PROVIDED DATA:
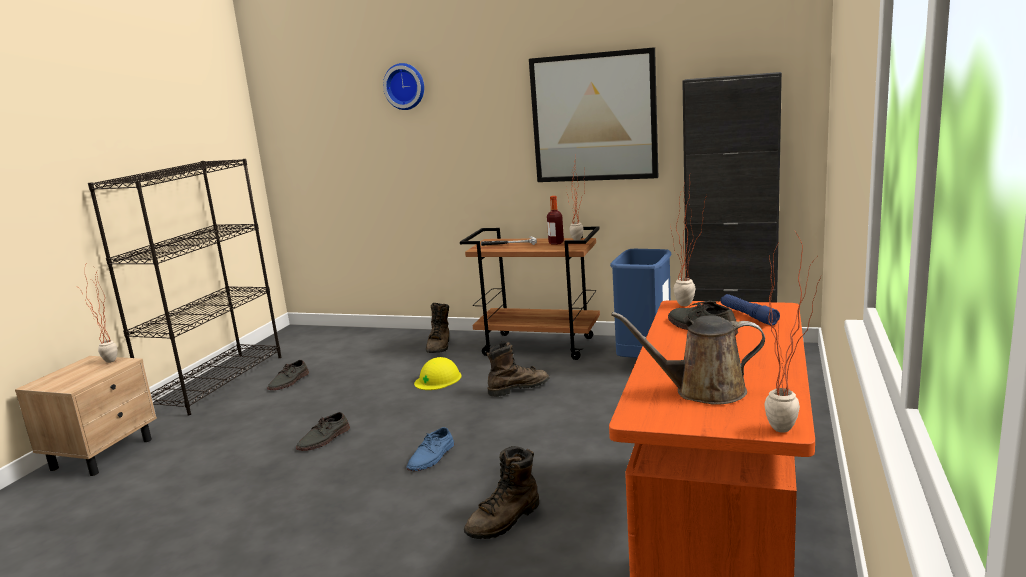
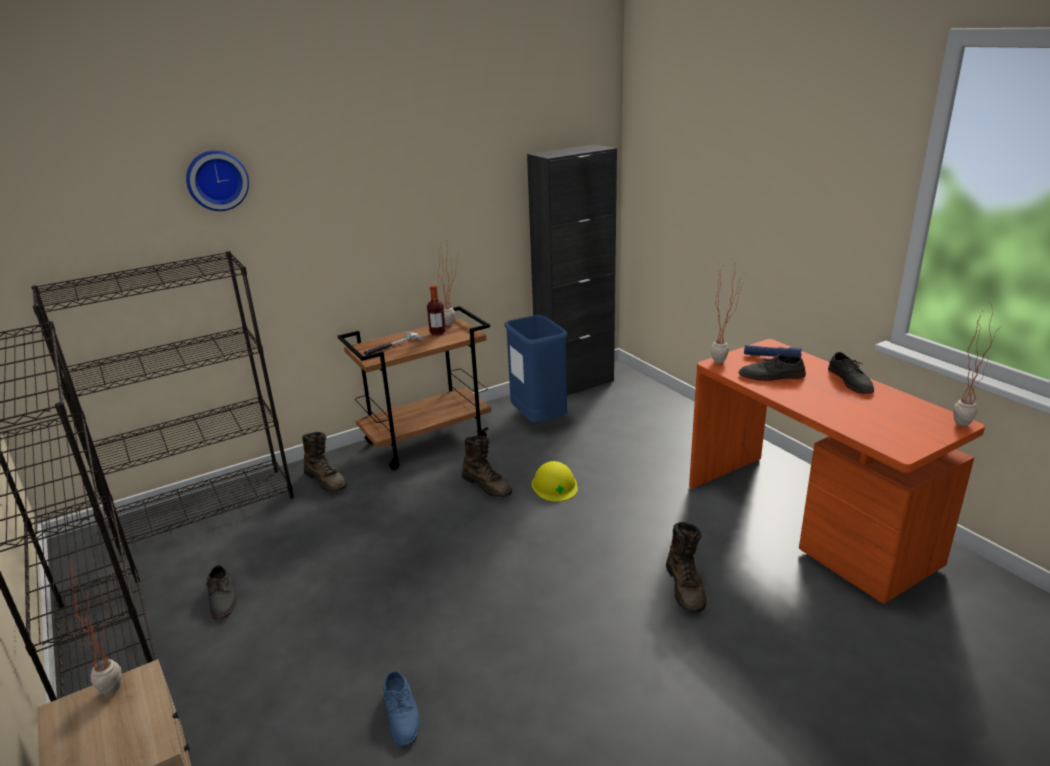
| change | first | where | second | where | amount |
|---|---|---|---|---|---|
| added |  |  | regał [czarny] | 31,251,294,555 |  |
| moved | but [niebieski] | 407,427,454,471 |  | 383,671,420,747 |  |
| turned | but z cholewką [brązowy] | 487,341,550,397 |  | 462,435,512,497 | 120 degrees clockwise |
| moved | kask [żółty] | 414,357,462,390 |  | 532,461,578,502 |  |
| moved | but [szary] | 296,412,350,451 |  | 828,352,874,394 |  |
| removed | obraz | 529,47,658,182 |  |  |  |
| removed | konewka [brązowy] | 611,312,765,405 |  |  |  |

* * *

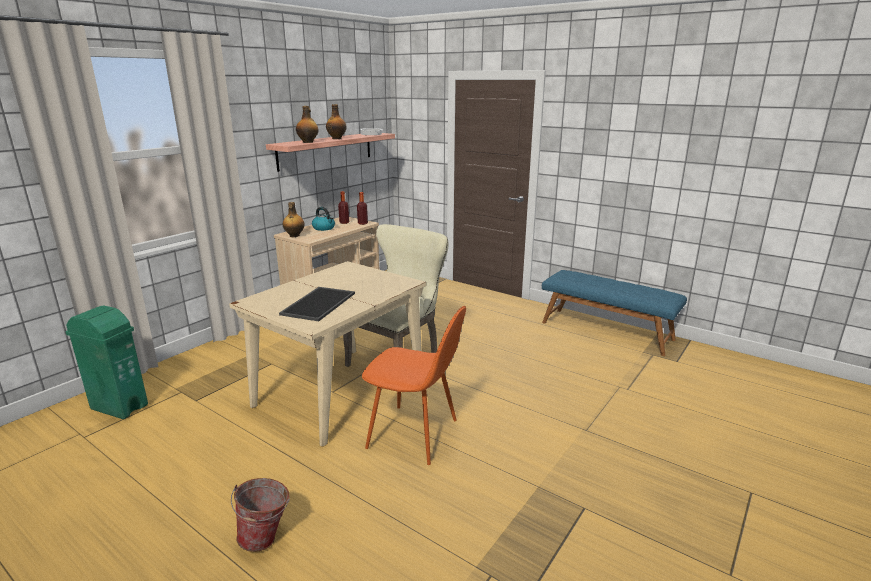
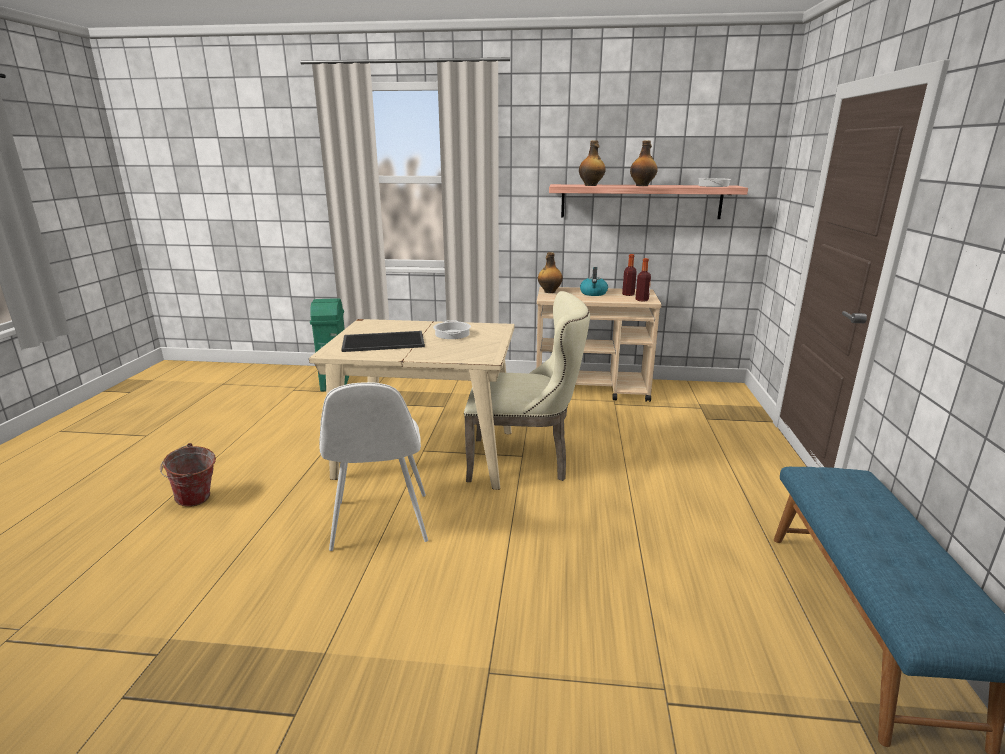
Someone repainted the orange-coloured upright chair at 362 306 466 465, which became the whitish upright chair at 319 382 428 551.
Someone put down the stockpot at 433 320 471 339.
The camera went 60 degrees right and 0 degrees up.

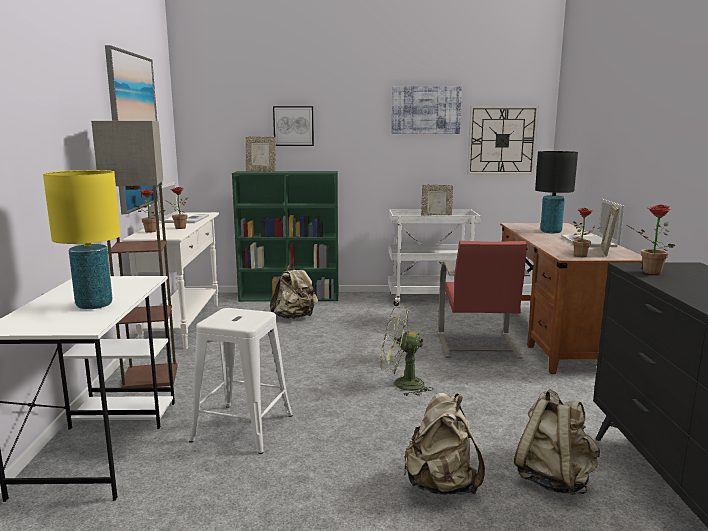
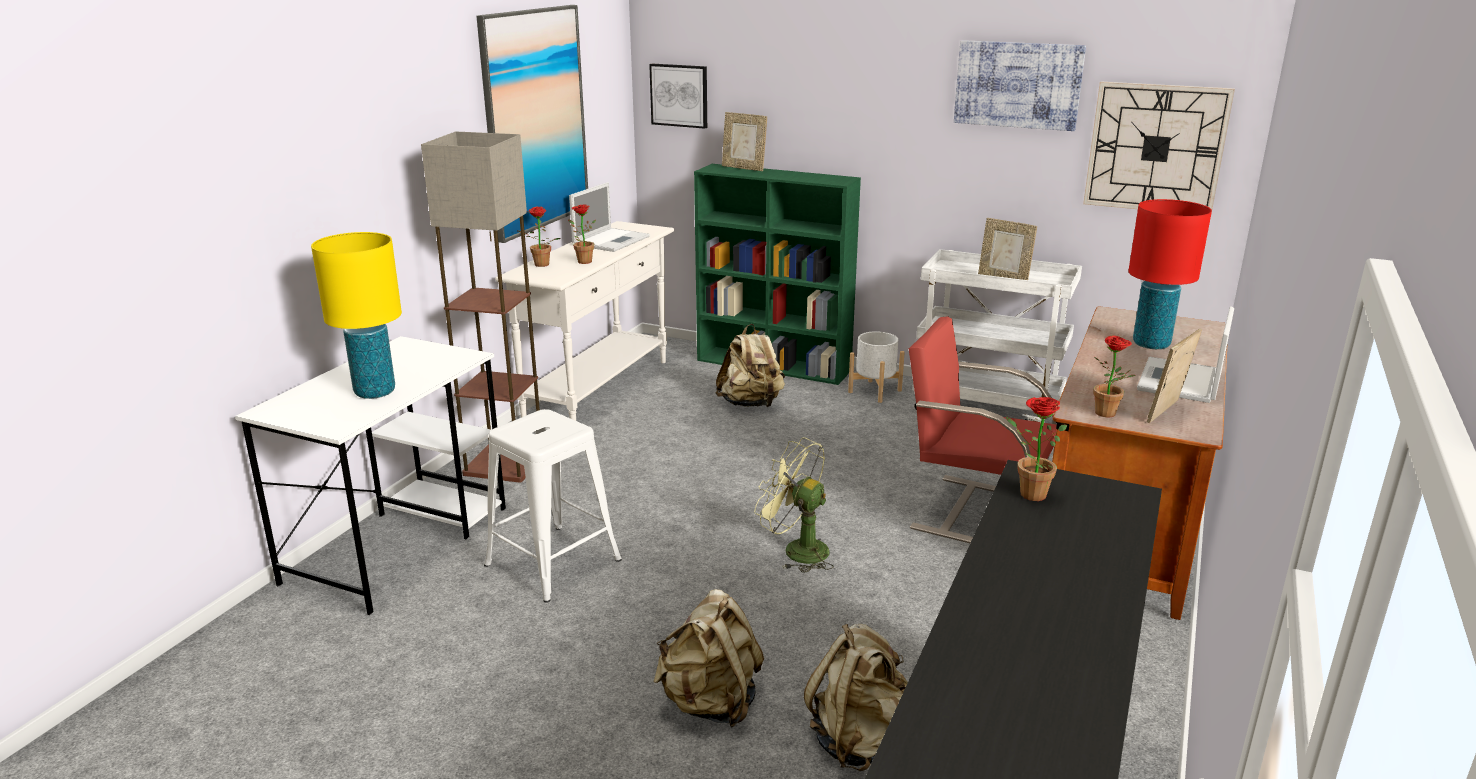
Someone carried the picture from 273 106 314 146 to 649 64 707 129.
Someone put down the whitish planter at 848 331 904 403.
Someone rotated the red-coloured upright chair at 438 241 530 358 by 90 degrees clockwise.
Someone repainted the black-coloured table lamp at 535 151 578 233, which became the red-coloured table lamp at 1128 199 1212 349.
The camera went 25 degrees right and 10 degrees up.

==

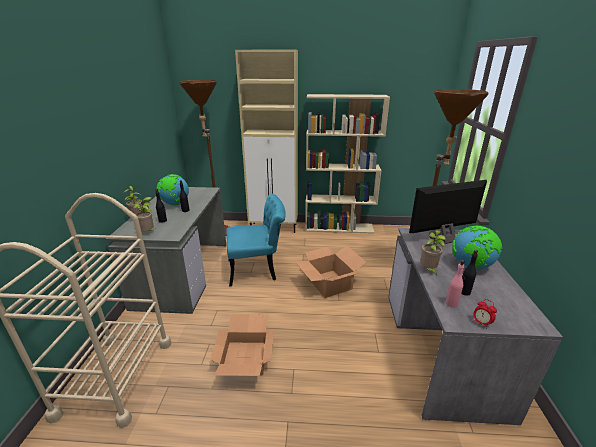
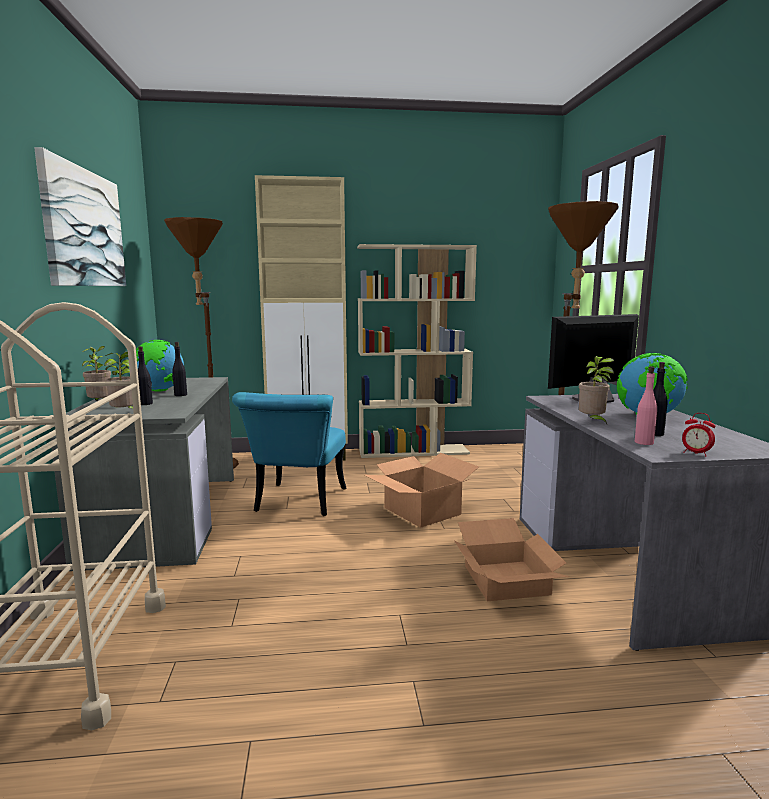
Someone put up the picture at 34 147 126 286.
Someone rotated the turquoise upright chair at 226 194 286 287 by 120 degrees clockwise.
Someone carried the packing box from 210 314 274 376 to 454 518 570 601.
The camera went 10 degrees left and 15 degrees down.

PROMPT: Write out exactly the lines above between the line with "Someone repainted the orange-coloured" and the line with "Someone put down the stockpot", inclusive, and nothing beyond them.

YOUR RESPONSE:
Someone repainted the orange-coloured upright chair at 362 306 466 465, which became the whitish upright chair at 319 382 428 551.
Someone put down the stockpot at 433 320 471 339.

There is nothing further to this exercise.